Lotus Thief’s high-art, high-concept, and high-blend musical style basically forces one to use his or her noggin’. Conceptually, the San Francisco-based outfit pull from “age-old texts, intentionally exploring the world of the past while weaving threads to the present,” including the Egyptians, medieval times, and Aleister Crowley. It’s fitting for music that is quite exploratory, merging the worlds of black metal (of course), avant-garde, and ambient music. We’d make the initial comparison to Arcturus, but Gramayre dispels that, along with any other comparable.
Featuring Otrebor and Bezaelith (of Botanist, the polarizing “green” black metal band), along with Iva Toric, Lotus Thief employ dueling female vocals to tremendous effect. The layering, placement, and spatial melodies on display on a jam like “The Book of the Dead” is utterly mesmeric. A winding, curving song that works off a foundation of post-doom churns, “The Book of Lies” highlights an album that works best when operating in the free-range fields of effects-driven, space-y metal, if you will. A similar feeling comes down on “The Book of Lies” (a song inspired by Crowley), with a haunting vocal undertones again driving a song that is carefully constructed. (Further melodic guitar jaunts highlight “Idisi” as well.)

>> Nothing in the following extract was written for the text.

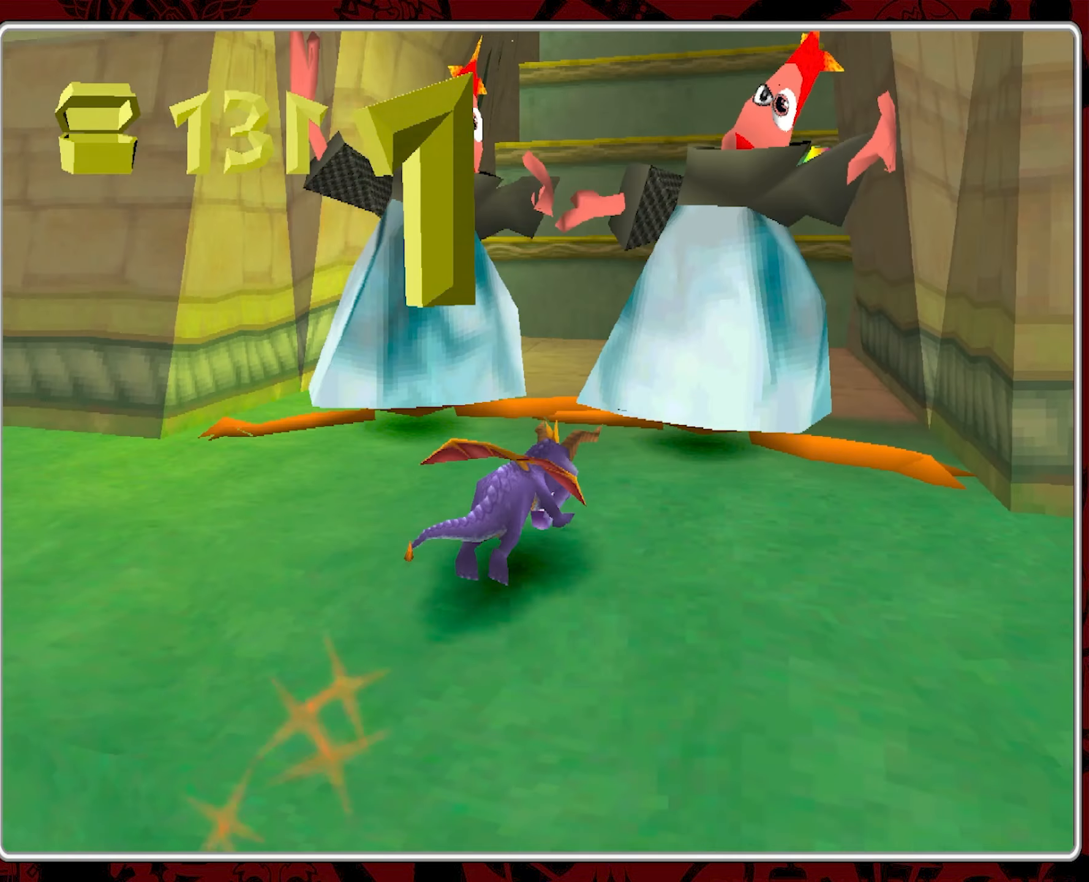
{"buttons": ["SQUARE"], "left_stick": "center", "events": [[116, "left_stick", "up-left"], [233, "left_stick", "left"], [466, "left_stick", "center"]]}
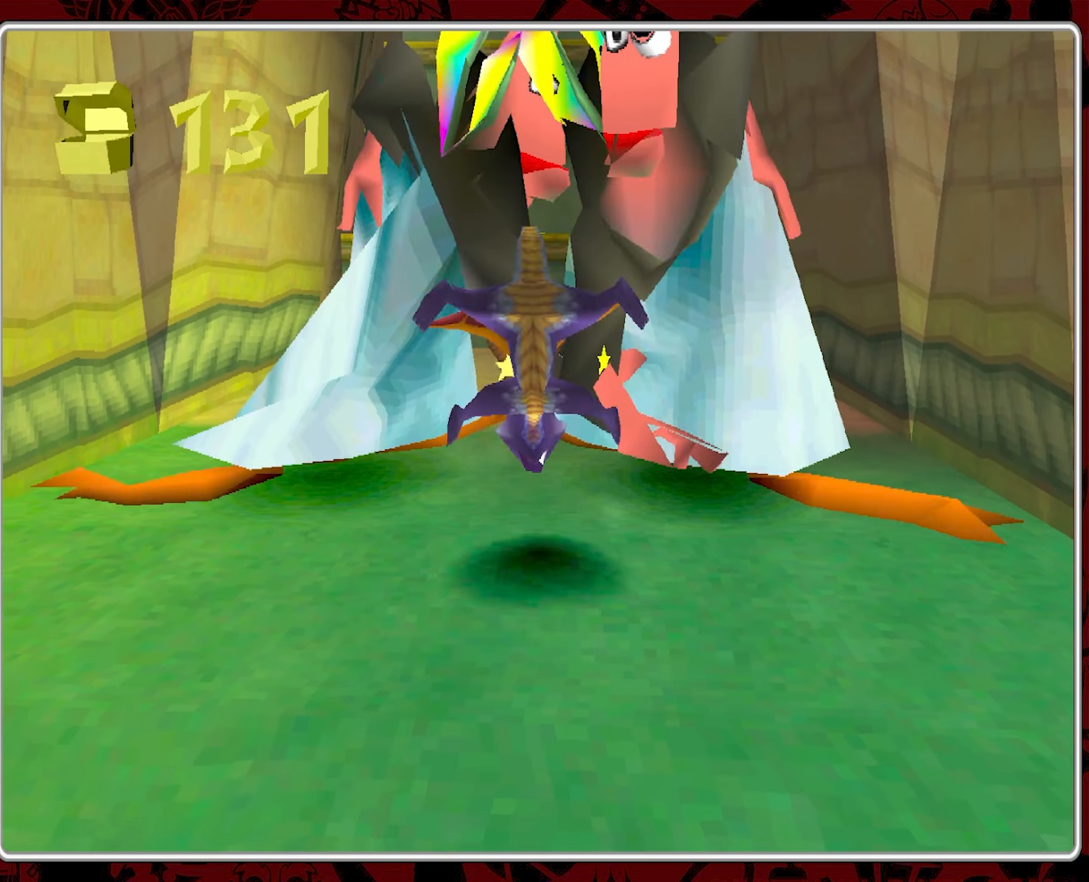
{"buttons": ["SQUARE"], "left_stick": "center", "events": []}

Closer “Salem” effectively brings Gramarye to a head, with a poignant guitar melodies and jazzy drumming, serving as the proper outro to an album that effectively leads into unchartered space-y directions for a North American metal band. But again, it’s the dominant, soaring female vocal interplay that highlights Gramayre, which emerges as yet another shot in the arm for adventurous, avant-garde metal.